▶ **Given text**:

### Imports and CUDA

In [49]:
# Matplotlib
import requests
import matplotlib.pyplot as plt
# Numpy
import numpy as np
# Torch
import torch
from torch.utils.data import TensorDataset, DataLoader
from sklearn.model_selection import train_test_split
from sklearn.preprocessing import MinMaxScaler

import pandas as pd

In [50]:
# Use GPU if available, else use CPU
device = torch.device("cuda" if torch.cuda.is_available() else "cpu")
print(device)

cpu


### Objective

#### To develop a model that predicts taxi availability within a specific area for the next three hours. This means that if the model is run at 12 PM, it will provide predicted taxi availability for 1 PM, 2 PM, and 3 PM.

The area of interest is defined by the following geographical boundaries:

    North: 1.35106
    South: 1.32206
    East: 103.97839
    West: 103.92805

To identify the taxis currently available within this region, we use the TaxiAvailabilityScript.py.

This script collects real-time data, which serves as input for our predictive model.

By leveraging historical taxi availability trends and real-time data, our model aims to provide accurate forecasts, helping commuters, ride-hailing services, and urban planners make informed decisions.


# **To-Do List for Taxi Availability Prediction**

## **Step 1: Cleaning the Taxi Availability Data**
The first step involves retrieving and preprocessing the taxi availability dataset. The dataset consists of the following columns:

1. **DateTime**  
2. **Taxi Available Throughout Singapore**  
3. **Taxi Available in Selected Box Area**  
4. **Coordinates[]**  

For our specific use case, **the coordinates column will not be used for now**.  

To prepare the data for the neural network:  
- **Inputs:** We will use `DateTime` and `Taxi Available Throughout Singapore` as features.  
- **Output:** `Taxi Available in Selected Box Area` will be the target variable.  
- **DateTime Conversion:** Since `DateTime` is not in a format suitable for neural networks, we will extract relevant features:
  - **IsWeekend**: A binary feature (1 if it's a weekend, 0 otherwise).  
  - **Hour**: Transformed into a numerical value between **1 and 24** (avoiding 0, which may cause training issues).  

---

## **Step 2: Adding Additional Features**  
*(Partially completed; will be refined over time)*  

Aside from the existing columns, we aim to incorporate additional features that may improve prediction accuracy:  

1. **ERP Rates (Electronic Road Pricing) at the given time and location**  
   - Uncertain if this will significantly impact predictions. Further analysis is needed.  

2. **Number of LTA (Land Transport Authority) gantry locations**  
   - Again, its usefulness remains uncertain—further evaluation required.  

3. **Traffic Incidents in the Selected Area**  
   - A script (`TrafficIncidentScript.py`) has been written to update `traffic_incident.csv` with the latest traffic incidents.

▶ **Entries shown**:
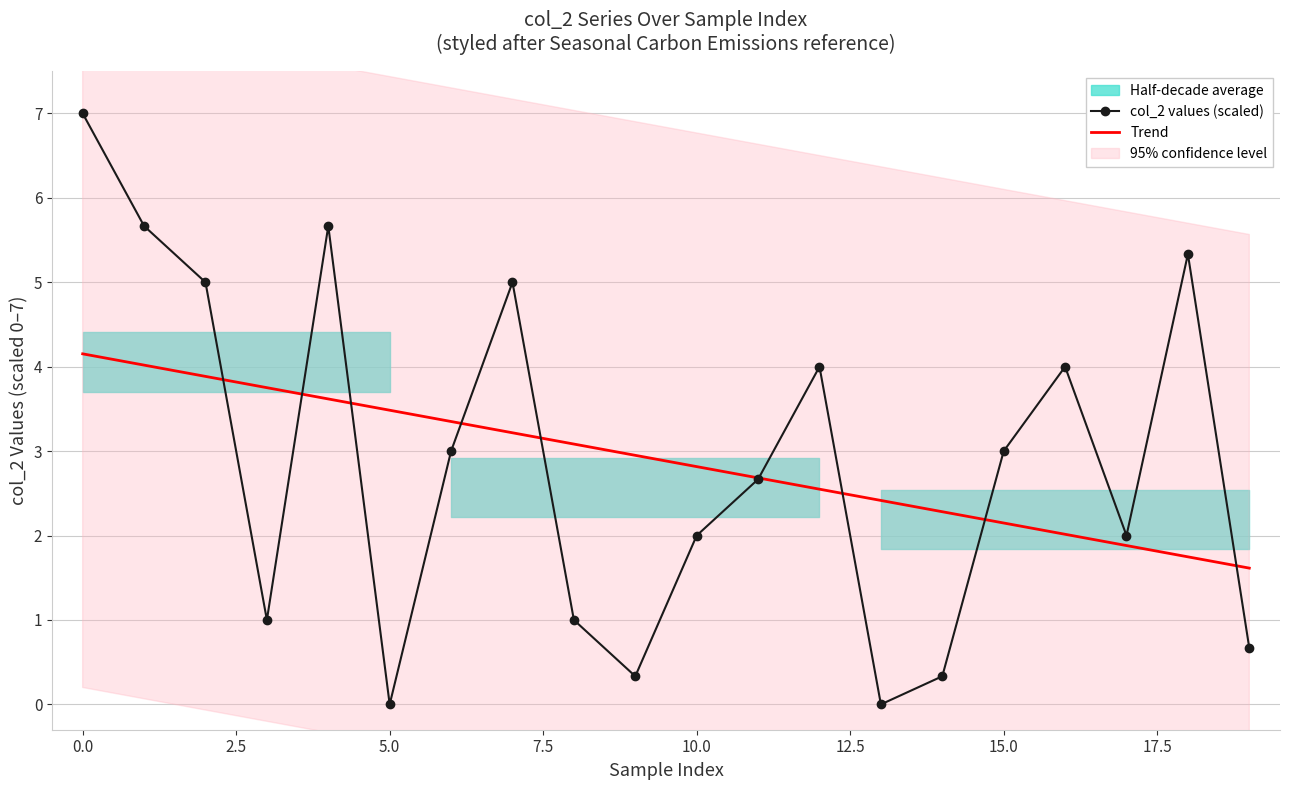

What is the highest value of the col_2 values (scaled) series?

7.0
==
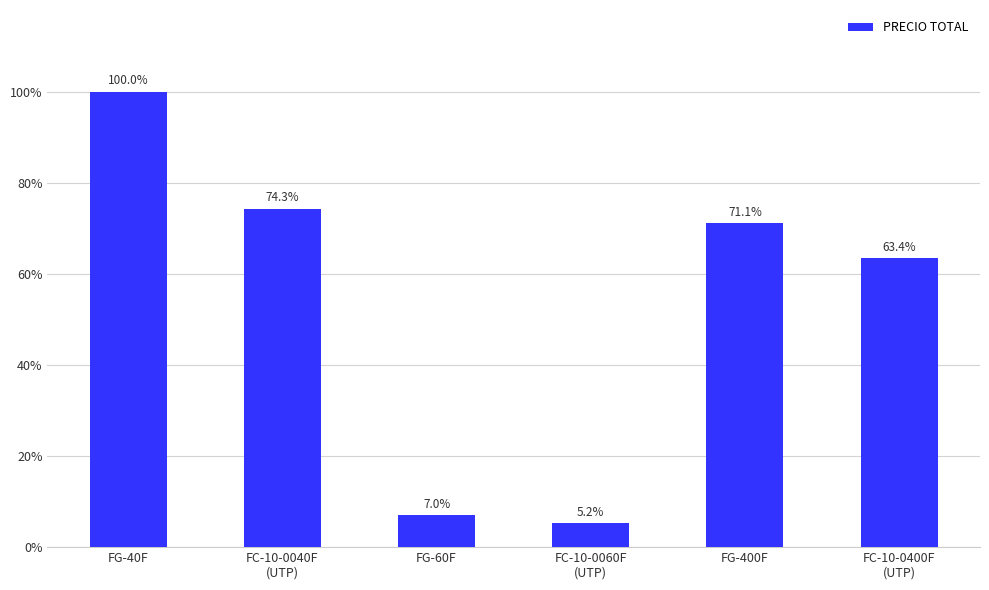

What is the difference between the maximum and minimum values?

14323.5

▶ **Problems and tasks**:
a) List the columns that the taxi availability prediction text says the dataset consists of.
b) Transcribe the taxi availability prediction text between "1. **DateTime**" and "used for now**.", inclusive.
The items have nothing to do with the taxi availability prediction text.

▶ **Task-by-task answers**:
a)
DateTime
Taxi Available Throughout Singapore
Taxi Available in Selected Box Area
Coordinates[]

b)
1. **DateTime**  
2. **Taxi Available Throughout Singapore**  
3. **Taxi Available in Selected Box Area**  
4. **Coordinates[]**  

For our specific use case, **the coordinates column will not be used for now**.